We had a mild winter here in Wisconsin and sad to see it but I have no nice black compost, just a layer of apples on the bottom..rotted of course and then layers of leaves and food scraps from the winter months. Is there anything I can do to make this still work for me? Any ideas would be appreciated.
Again, I think it depends where you are and what your soil is like. Here we have nothing but sand, and if you don't add organic material all it does is hold the plant up until it dies. Water and nutrients whiz through without hardly slowing down.
When I plant I start with an extra big hole, since it's so easy to dig. I mix compost with the soil from the hole, then top-dress well out so that the organic stuff works down, then mulch. I also top-dress every spring because the compost breaks down so fast in our moist hot summers.
Sorry, but I think it's a bit irresponsible to make such a blanket statement that you should never add compost when planting.
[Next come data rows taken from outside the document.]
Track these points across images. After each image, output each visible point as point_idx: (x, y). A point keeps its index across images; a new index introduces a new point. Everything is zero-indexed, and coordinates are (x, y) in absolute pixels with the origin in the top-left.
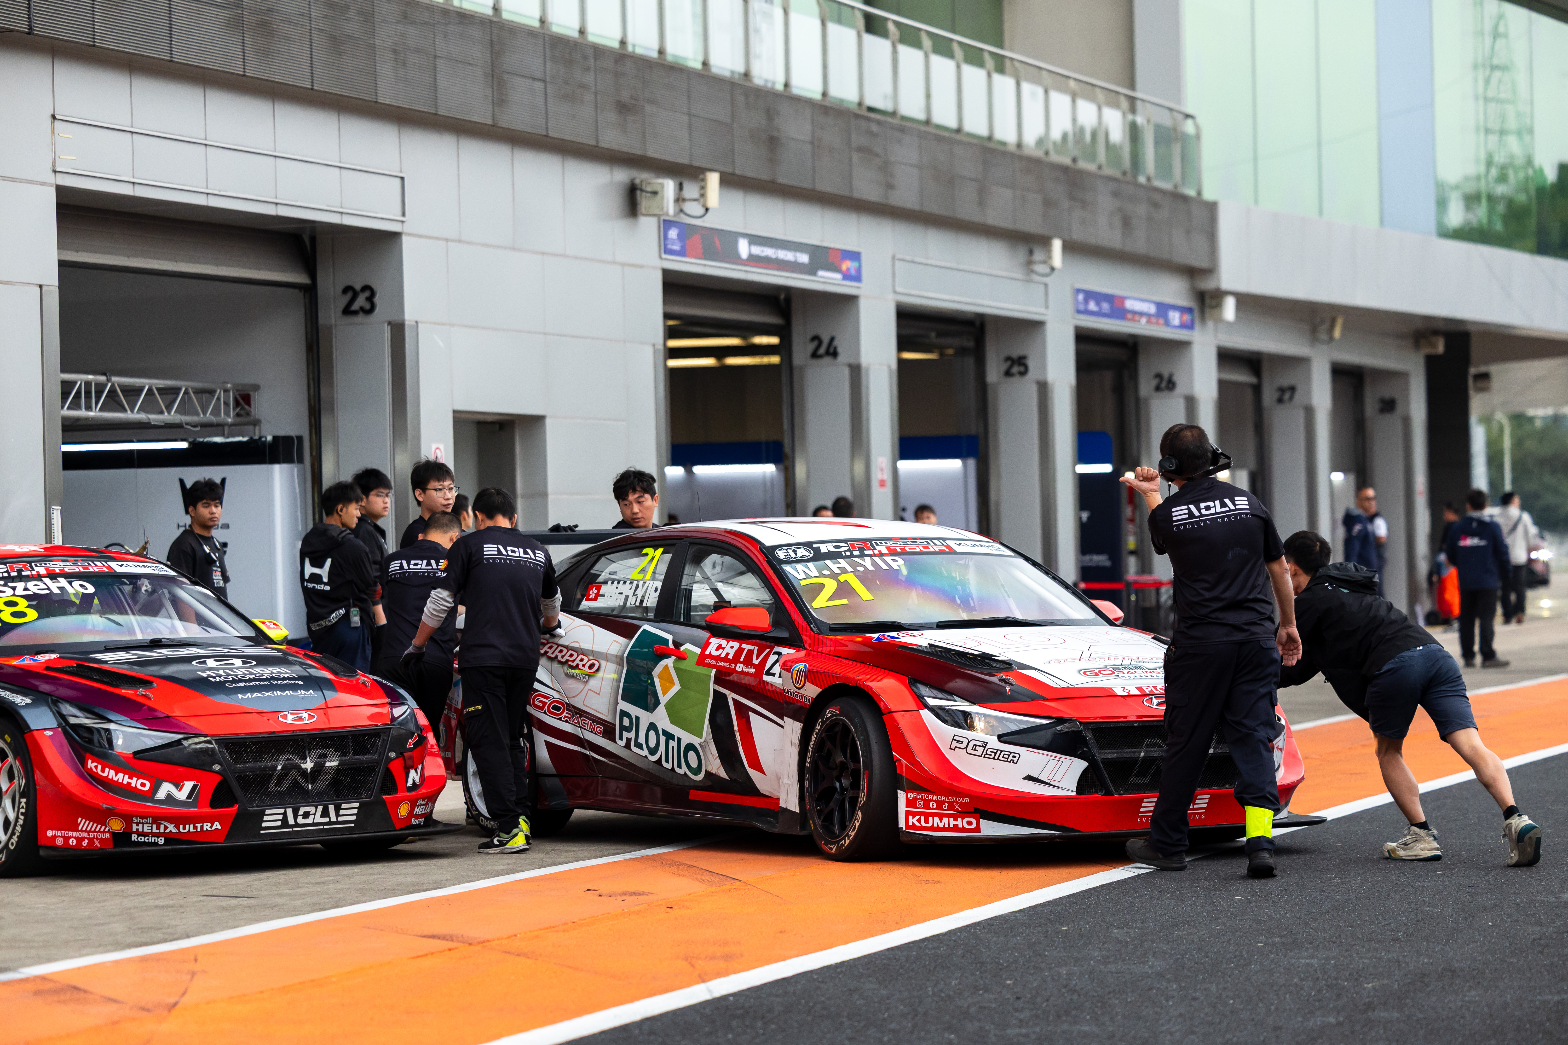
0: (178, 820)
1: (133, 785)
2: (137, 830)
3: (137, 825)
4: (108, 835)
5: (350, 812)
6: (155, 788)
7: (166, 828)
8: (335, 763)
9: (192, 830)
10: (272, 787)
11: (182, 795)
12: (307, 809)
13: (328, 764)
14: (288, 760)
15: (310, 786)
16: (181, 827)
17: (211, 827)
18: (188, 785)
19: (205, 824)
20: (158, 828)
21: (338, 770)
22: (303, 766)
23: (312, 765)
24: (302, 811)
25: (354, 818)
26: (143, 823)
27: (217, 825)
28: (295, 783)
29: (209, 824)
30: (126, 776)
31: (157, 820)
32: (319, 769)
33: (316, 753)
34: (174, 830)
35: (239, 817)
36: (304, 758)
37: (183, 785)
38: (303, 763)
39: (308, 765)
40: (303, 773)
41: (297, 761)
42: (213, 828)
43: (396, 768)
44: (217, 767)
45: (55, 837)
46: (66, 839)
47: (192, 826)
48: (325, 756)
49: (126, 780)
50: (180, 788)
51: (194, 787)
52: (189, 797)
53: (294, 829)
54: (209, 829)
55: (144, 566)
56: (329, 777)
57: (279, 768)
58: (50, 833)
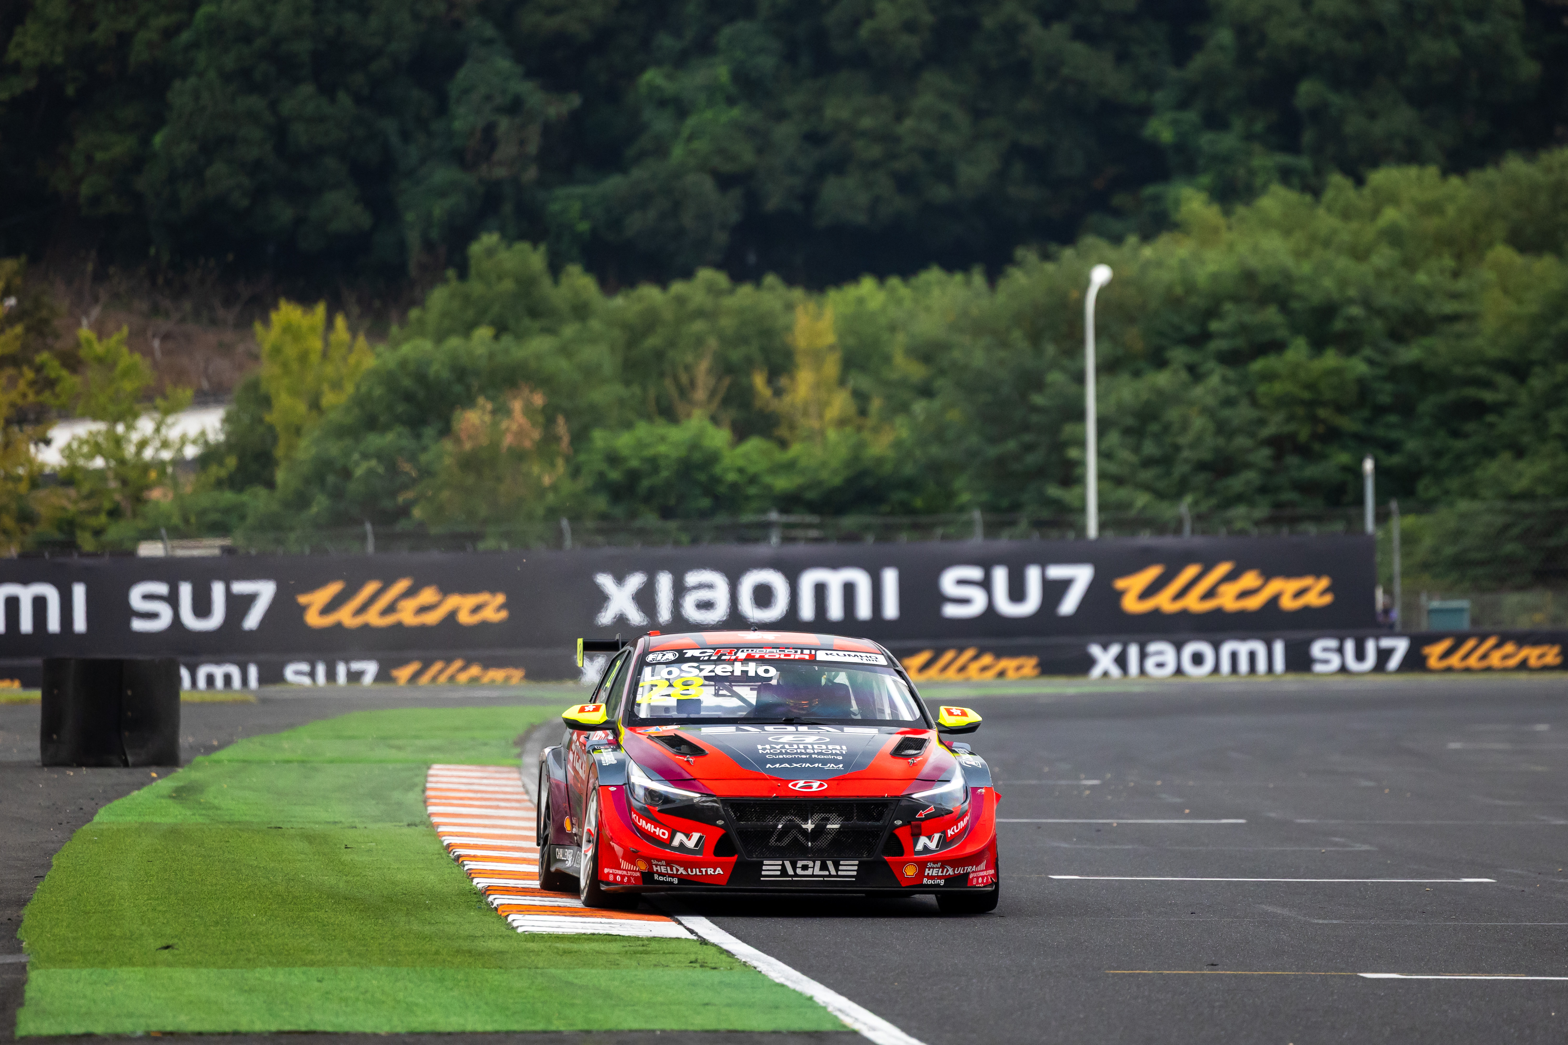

It's different everywhere!
If you are planting in sand - and not on the beach - life if too easy for you :)
Plus, you have almost all year long to grow your stuff.
Yeap - too easy and ye shouldn't complain.
I gardened for 20 years in clay and rocks, moved to the bay area in Michigan and O Lordy - I planted five acres and it was a breeze.
Then I moved back home, and the first thing I did was plant some shallow blueberries, but I had forgotten how hard it was and - it liked to have KILLED ME. Almost died of a heart attack, face all red, felt like my blood vessels were going to pop through the top of my head.
I am okay now - I'm use to it again.
But what was said about filling in the hole with good easy loose dirt was so very - very true in hard rocky soil. The tree and plant just does not do good. Mulching is a different story though!
Now with blueberries in rocky soil mulch the dickens out of it so the roots can grow in that and not fight the rock and clay, and tilling in a bunch of peat or saw dust is a good idea too.